Essays on foreign direct investment and entry behaviour Takechi, Kazutaka

Abstract

This thesis consists of three essays that contribute to international trade and industrial organization. The first essay investigates the extent to which R&D expenditure differences are caused by different foreign expansion decisions, namely export and Direct Investment Abroad (DIA). We adopt an international oligopoly specification that takes into account the effects of competitors' foreign expansion strategy on R&D, in which the R&D decision is endogenized. Then, this paper uses a panel data set of Japanese electronics firms to study not only the effect of own DIA but also that of other firms' DIA on own R&D. We find that the endogenous R&D model is supported by the empirical evidence.
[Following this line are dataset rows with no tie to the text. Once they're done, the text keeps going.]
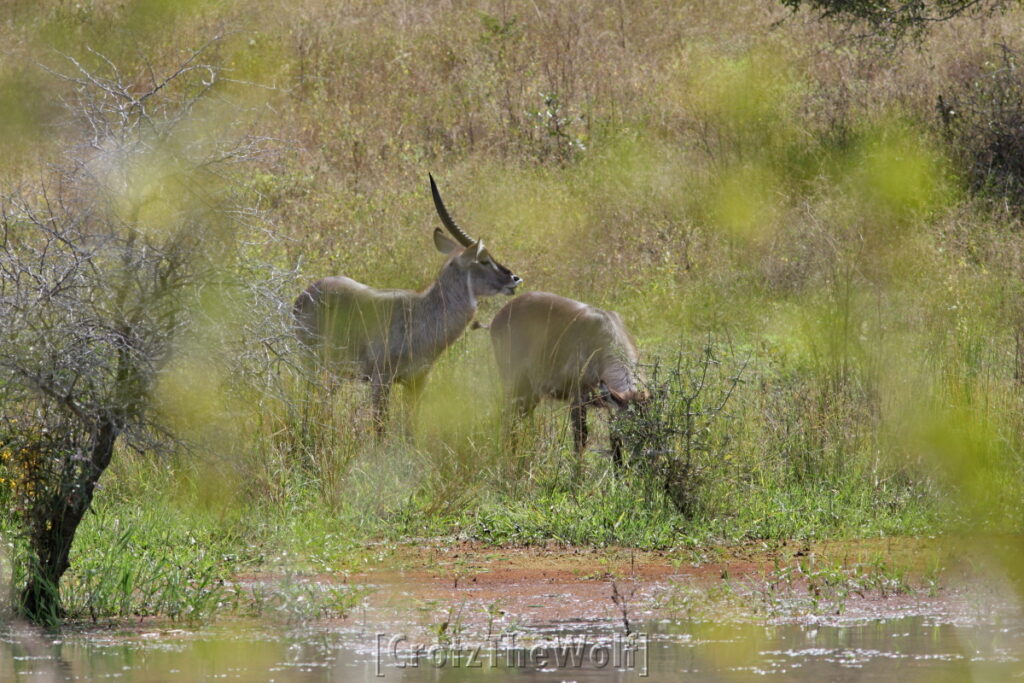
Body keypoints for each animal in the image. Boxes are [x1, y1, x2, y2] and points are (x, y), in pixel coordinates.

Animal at [294, 175, 520, 432]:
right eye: (483, 259)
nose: (514, 279)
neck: (422, 314)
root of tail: (305, 294)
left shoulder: (417, 381)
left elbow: (412, 426)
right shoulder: (380, 380)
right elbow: (380, 427)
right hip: (313, 364)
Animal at [489, 290, 647, 466]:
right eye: (629, 427)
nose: (641, 459)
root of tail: (498, 315)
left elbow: (614, 441)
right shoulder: (577, 397)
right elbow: (581, 439)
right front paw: (578, 472)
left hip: (531, 392)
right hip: (514, 382)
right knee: (507, 418)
Our data support the predictions of the model associated with the level of technology transfer costs, which suggest that transfer costs are high for Asian and low for North American countries. The second essay examines whether direct investment in distribution leads to manufacturing direct investment. The primary purpose of direct investment in distribution is to promote exports. However, by engaging in economic activities, multinational firms can learn about local markets. This might increase benefits from manufacturing direct investment. By using data on Japanese electronics firms, we find that there exists a learning effect of distribution direct investment in Asia. In other words, distribution direct investment increases the probability of manufacturing investment. This suggests that distribution affiliates are important in learning about local markets prior to setting up manufacturing affiliates due to the high uncertainty of Asian markets. The third essay investigates the credibility of an incumbent introducing a new product for entry deterrence in a vertically differentiated good model. We show that if market size and quality dispersion are extremely large or small, such behaviour is not credible. Entry is either accommodated or blockaded depending only on entry costs. However, if market size and quality dispersion are intermediate, new good production can be a credible threat, since the effect of expanding the market share dominates the price competition effect. In this case, prohibition of new product introduction improves welfare.